Accurate identification of sludge contamination sources by classification-based PMF and machine learning with consideration of sewer network distribution differences

Sci Total Environ. 2024 Feb 1:910:168576. doi: 10.1016/j.scitotenv.2023.168576. Epub 2023 Nov 17.

Abstract

The application of source identification such as PMF for large-scale pollution source analysis frequently produces ambiguous outcomes. In this study, we utilized a classification-based method to accurately track key pollution sources in the sludge.
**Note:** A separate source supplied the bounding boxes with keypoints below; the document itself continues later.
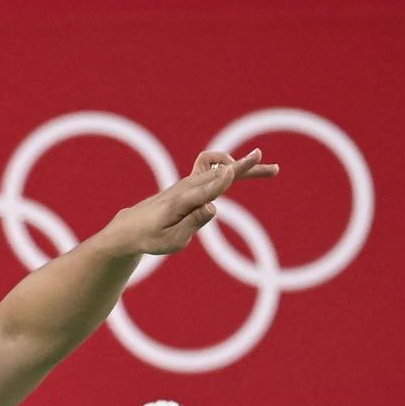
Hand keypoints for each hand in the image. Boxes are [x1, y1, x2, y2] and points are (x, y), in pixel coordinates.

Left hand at [101, 149, 277, 255]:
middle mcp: (186, 188)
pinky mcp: (190, 183)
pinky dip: (225, 165)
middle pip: (220, 173)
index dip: (219, 180)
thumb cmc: (151, 238)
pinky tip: (236, 170)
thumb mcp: (171, 240)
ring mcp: (188, 183)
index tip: (232, 170)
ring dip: (244, 167)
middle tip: (273, 167)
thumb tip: (214, 208)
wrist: (131, 227)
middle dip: (245, 169)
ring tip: (270, 169)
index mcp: (181, 203)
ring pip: (220, 168)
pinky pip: (209, 167)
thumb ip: (193, 223)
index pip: (204, 189)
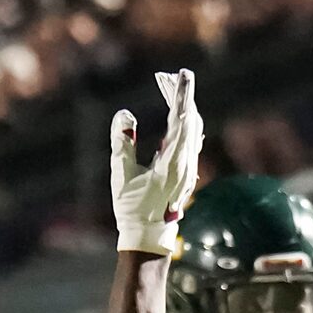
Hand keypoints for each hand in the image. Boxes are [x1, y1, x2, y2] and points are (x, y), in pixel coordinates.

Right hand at [111, 69, 203, 256]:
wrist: (149, 238)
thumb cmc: (132, 209)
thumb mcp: (121, 176)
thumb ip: (122, 144)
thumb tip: (125, 115)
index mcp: (172, 164)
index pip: (181, 121)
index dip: (181, 95)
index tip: (182, 74)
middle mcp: (187, 164)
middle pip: (189, 119)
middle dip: (178, 95)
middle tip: (163, 76)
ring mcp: (190, 169)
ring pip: (192, 128)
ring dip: (181, 106)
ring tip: (166, 88)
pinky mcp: (187, 172)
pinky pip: (191, 138)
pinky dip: (184, 121)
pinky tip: (178, 114)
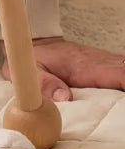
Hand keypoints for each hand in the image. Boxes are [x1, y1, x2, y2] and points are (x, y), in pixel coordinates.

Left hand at [2, 37, 124, 101]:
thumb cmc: (36, 57)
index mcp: (86, 66)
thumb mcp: (32, 70)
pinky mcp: (106, 69)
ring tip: (124, 107)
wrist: (39, 41)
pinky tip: (123, 96)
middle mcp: (101, 64)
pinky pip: (123, 74)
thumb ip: (45, 84)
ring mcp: (106, 65)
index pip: (117, 73)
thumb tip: (65, 98)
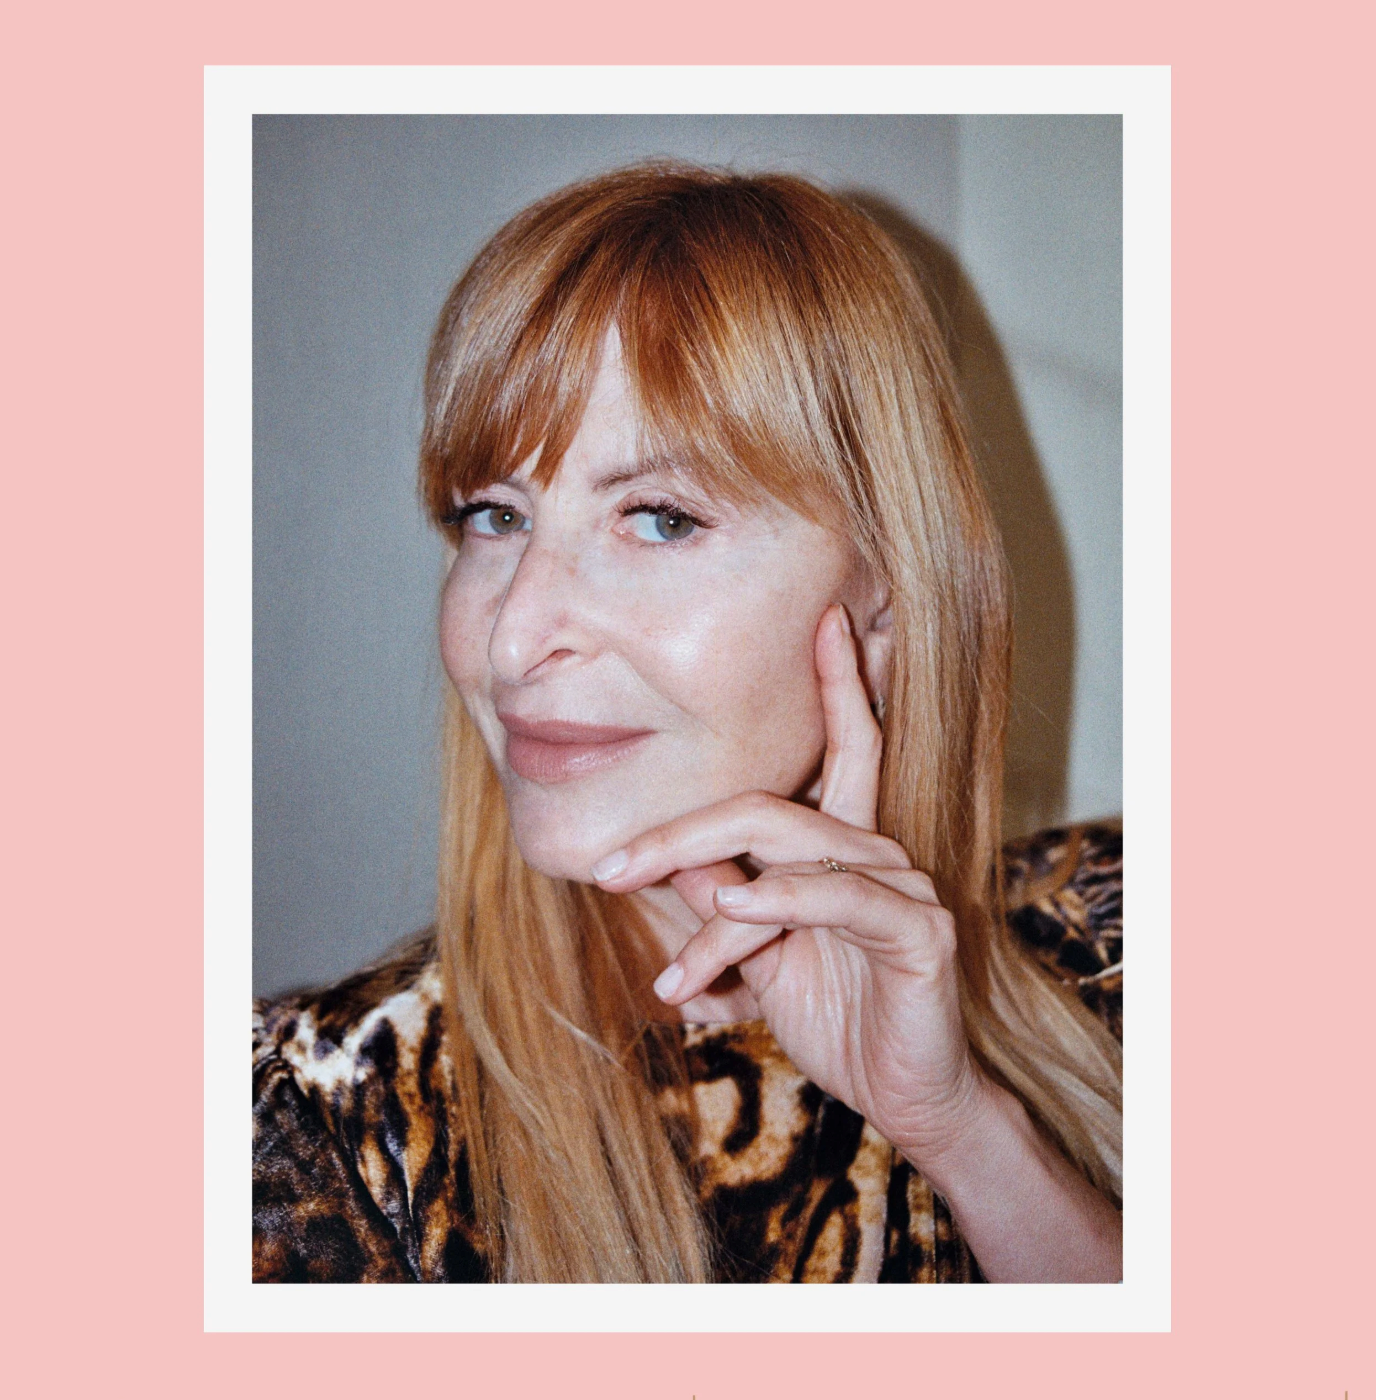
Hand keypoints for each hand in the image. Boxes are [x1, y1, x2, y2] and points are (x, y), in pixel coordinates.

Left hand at [591, 603, 988, 1170]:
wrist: (902, 1096)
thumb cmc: (833, 1015)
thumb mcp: (756, 954)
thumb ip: (717, 900)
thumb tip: (659, 859)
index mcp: (843, 847)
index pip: (846, 746)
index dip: (839, 683)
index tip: (828, 617)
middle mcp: (877, 851)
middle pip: (772, 806)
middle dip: (683, 829)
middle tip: (611, 865)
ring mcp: (903, 886)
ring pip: (788, 856)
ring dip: (712, 910)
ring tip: (663, 966)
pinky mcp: (919, 931)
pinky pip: (835, 897)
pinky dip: (776, 901)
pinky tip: (731, 907)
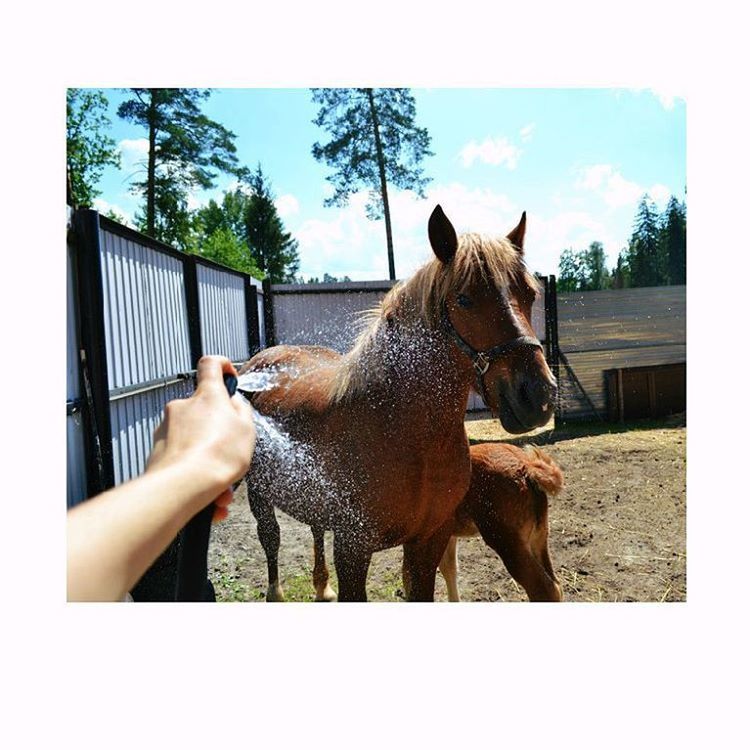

In the study, we categorized the wastewater treatment plants into two groups: T1 and T2, according to the pipeline network. T1 sewage treatment plants are the main sewage plants in urban areas, covering a large area and connected to industrial wastewater treatment plants for secondary treatment. T2 sewage treatment plants are typically smaller in size and usually responsible for treating sewage in rural or township areas. The PMF analysis indicates that industrial pollution sources contribute 3.4 times more to T1 sludge than to T2 sludge, making industrial pollution the primary factor causing the disparity. The application of Random Forest and Adaboost based on pollutant concentrations for classification and fitting of sludge resulted in the identification of the main pollutants: Zn, Cu, Ni, and Cyanide, which align with characteristic pollutants from the electroplating industry. The GIS analysis shows a significant correlation between the distance of wastewater treatment plants with abnormal environmental risk and electroplating industrial parks, all within a 20 km radius. Indeed, when conducting large-scale pollution source identification studies, utilizing classification-based analysis can effectively improve the accuracy of pollution source identification, leading to more valuable analysis results.

Keywords: Contamination source; Heavy metal; Sewage network.